Whether it’s the sheer lack of shame in her tone, or the fact they’ve been pressed together for literal hours, or some other factor that she’s not entirely conscious of that makes her press her lips against Camille’s, Clary doesn’t know. Camille’s lips are cool but not unpleasantly cold, and she tastes like lipstick, deep crimson that matches her dress and the inside of her coffin.
There’s also an undercurrent of blood, of course, but it’s not entirely unpleasant.
Clary quickly wonders just how many Clave rules she’s breaking by doing this, and then just as quickly decides that she’ll worry about it later.
Just as she brushes her tongue against Camille’s bottom lip, the back doors of the van open, and the voice of the circle member Izzy is glamoured as comes drifting in.
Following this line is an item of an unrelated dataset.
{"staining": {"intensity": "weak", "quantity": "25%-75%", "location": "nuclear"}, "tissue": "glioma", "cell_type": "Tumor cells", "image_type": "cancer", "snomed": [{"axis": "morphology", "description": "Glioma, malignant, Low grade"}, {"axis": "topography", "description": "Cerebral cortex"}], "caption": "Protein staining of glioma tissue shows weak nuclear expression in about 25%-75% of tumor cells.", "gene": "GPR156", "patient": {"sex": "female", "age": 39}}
“Sadly,” Camille murmurs, trailing her lips over Clary’s cheek and down to her jawline, “I think it’s time for us to focus on other things. But one kiss is not going to keep me sated.” She practically purrs the last word, and a shiver rolls its way down Clary’s spine, all the way to where Camille is still holding her.
“Me neither,” she says, allowing herself one last moment to revel in the moment before she closes her eyes and shifts her attention to what’s happening outside of the coffin.
She definitely plans on seeing just what it takes to make Camille sated.
But first, she has some Circle members to take care of.